### WHAT THE TASK ASKS
Reproduce word for word the part of the SPEC CPU benchmarking guide below that starts with "Benchmarks in each" and runs through "for the infra.".

### EXERCISE PASSAGE
[Start of section]

SPEC CPU benchmarking¶

SPEC benchmarking 101¶

The SPEC CPU benchmarking suites contain a number of C, C++ and Fortran benchmarks. Each benchmark is based on an existing, real-world, program (e.g., the Perl interpreter, the GCC compiler, etc), and has different characteristics. Some programs might be very CPU/FPU intensive, some might be memory intensive, and so on. It is widely used for paper evaluations because of this.

The latest version is SPEC CPU2017, although SPEC CPU2006 is also still in wide use (partly to compare against older systems and papers). SPEC CPU2000 has mostly fallen out of use except for comparing against very old papers, and CPU95/CPU92 are not used at all anymore. The infra currently supports SPEC CPU2006 and CPU2017. The concepts are mostly the same between these two, most information here is applicable to both versions unless otherwise stated. This guide will refer to both as “SPEC” for convenience.

Benchmarks in each SPEC version are often grouped in several (overlapping) sets. For example, CPU2006 has the CINT and CFP sets (for integer and floating-point respectively), but also had sets like all_c, all_cpp, all_fortan and all_mixed (grouping the benchmark per language). When running and reporting SPEC results, you should pick a suitable/established set, and you should not cherry-pick or leave out certain benchmarks. Typically, you’ll want to run the full suite, although running only CINT or CFP is acceptable in some cases. However, Fortran support is currently still lacking in compilers such as LLVM. Therefore, most papers omit (pure or mixed) Fortran benchmarks. For CPU2006, running all C and C++ benchmarks (19 in total) is the most common configuration, and the default for the infra.

[End of section]

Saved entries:
[Start of section]

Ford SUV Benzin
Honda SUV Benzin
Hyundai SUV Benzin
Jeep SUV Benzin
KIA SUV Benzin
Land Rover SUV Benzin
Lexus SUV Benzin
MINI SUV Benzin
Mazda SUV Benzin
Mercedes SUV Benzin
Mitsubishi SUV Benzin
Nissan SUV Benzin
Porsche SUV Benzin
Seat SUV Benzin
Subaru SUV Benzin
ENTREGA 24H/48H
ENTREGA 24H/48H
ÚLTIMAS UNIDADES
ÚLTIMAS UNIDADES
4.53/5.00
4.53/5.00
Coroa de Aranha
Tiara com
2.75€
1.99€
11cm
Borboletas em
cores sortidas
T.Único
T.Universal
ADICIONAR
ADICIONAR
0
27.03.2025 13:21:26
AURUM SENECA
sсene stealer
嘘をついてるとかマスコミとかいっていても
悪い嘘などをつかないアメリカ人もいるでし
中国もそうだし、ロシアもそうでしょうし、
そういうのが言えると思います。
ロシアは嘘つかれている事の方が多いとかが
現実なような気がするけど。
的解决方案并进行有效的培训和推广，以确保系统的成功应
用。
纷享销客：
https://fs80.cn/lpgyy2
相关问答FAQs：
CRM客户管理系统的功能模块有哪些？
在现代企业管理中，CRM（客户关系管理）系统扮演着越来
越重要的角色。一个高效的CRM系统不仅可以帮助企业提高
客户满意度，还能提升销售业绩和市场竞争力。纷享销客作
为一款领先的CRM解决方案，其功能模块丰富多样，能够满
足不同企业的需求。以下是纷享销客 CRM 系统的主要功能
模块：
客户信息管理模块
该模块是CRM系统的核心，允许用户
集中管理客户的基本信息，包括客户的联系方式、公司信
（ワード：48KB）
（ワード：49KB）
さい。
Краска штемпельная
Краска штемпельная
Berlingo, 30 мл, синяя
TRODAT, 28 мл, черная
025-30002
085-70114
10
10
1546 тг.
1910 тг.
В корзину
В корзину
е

[End of section]

### EXERCISE RESULT
Benchmarks in each SPEC version are often grouped in several (overlapping) sets. For example, CPU2006 has the CINT and CFP sets (for integer and floating-point respectively), but also had sets like all_c, all_cpp, all_fortan and all_mixed (grouping the benchmark per language). When running and reporting SPEC results, you should pick a suitable/established set, and you should not cherry-pick or leave out certain benchmarks. Typically, you’ll want to run the full suite, although running only CINT or CFP is acceptable in some cases. However, Fortran support is currently still lacking in compilers such as LLVM. Therefore, most papers omit (pure or mixed) Fortran benchmarks. For CPU2006, running all C and C++ benchmarks (19 in total) is the most common configuration, and the default for the infra.